Now, it has taken an outsider, in the form of President Barack Obama’s Auto Task Force, to change the old old guard with a new old guard. Wagoner’s replacement? After the jump.
Rick Wagoner’s replacement is none other than Michigan-born Fritz Henderson, previously GM’s President and COO. While it is easy to applaud Obama’s decision to topple Wagoner, I wouldn’t expect much in the way of change if I were you. You see, Wagoner isn’t being that harshly punished, he’s actually leaving the company with a $20 million severance package and his replacement is his carbon copy except with a German-sounding name. Both Wagoner and Henderson have Harvard MBAs, both were lifers at GM, both started their careers with the company in finance, and now, both have made it to the top of the corporate hill. Now you see why the “old” guard and the “new” guard are both actually the old guard. GM’s culture, as I mentioned before, doesn’t punish or dwell failure. This eliminates any accountability because any failures that do occur are not the company’s fault. Sales are down? It’s the economy. Product sucks? That’s what people wanted. This logical perversion is a disease that can’t be cured by replacing Wagoner with Henderson.
What General Motors could really use is a CEO who has an altogether different background.
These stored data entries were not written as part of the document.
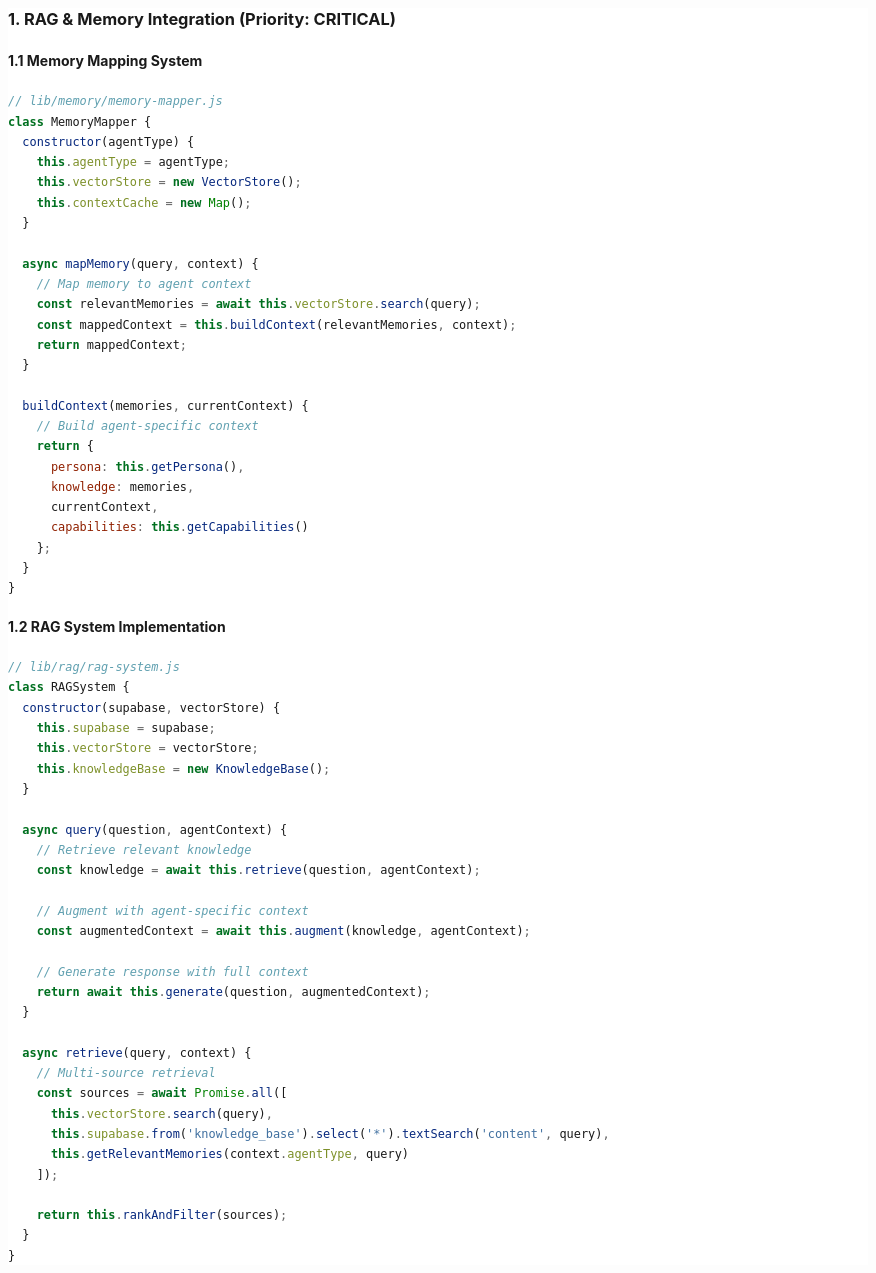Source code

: ### 1. **RAG & Memory Integration** (Priority: CRITICAL)

#### 1.1 Memory Mapping System
```javascript
// lib/memory/memory-mapper.js
class MemoryMapper {
  constructor(agentType) {
    this.agentType = agentType;
    this.vectorStore = new VectorStore();
    this.contextCache = new Map();
  }

  async mapMemory(query, context) {
    // Map memory to agent context
    const relevantMemories = await this.vectorStore.search(query);
    const mappedContext = this.buildContext(relevantMemories, context);
    return mappedContext;
  }

  buildContext(memories, currentContext) {
    // Build agent-specific context
    return {
      persona: this.getPersona(),
      knowledge: memories,
      currentContext,
      capabilities: this.getCapabilities()
    };
  }
}
```

#### 1.2 RAG System Implementation
```javascript
// lib/rag/rag-system.js
class RAGSystem {
  constructor(supabase, vectorStore) {
    this.supabase = supabase;
    this.vectorStore = vectorStore;
    this.knowledgeBase = new KnowledgeBase();
  }

  async query(question, agentContext) {
    // Retrieve relevant knowledge
    const knowledge = await this.retrieve(question, agentContext);
    
    // Augment with agent-specific context
    const augmentedContext = await this.augment(knowledge, agentContext);
    
    // Generate response with full context
    return await this.generate(question, augmentedContext);
  }

  async retrieve(query, context) {
    // Multi-source retrieval
    const sources = await Promise.all([
      this.vectorStore.search(query),
      this.supabase.from('knowledge_base').select('*').textSearch('content', query),
      this.getRelevantMemories(context.agentType, query)
    ]);
    
    return this.rankAndFilter(sources);
  }
}
```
Maybe even one in engineering. It strikes me that it would be infinitely easier to lead a product-driven turnaround if a company were led by someone who understood the product. Obvious, no?
In mildly related news, Christian Streiff, CEO of PSA (Peugeot Citroen), has been fired by the company’s board of directors after the company announced dismal losses in 2008. I guess there are companies out there that hold their executives accountable. It’s just that those companies don’t seem to be in North America.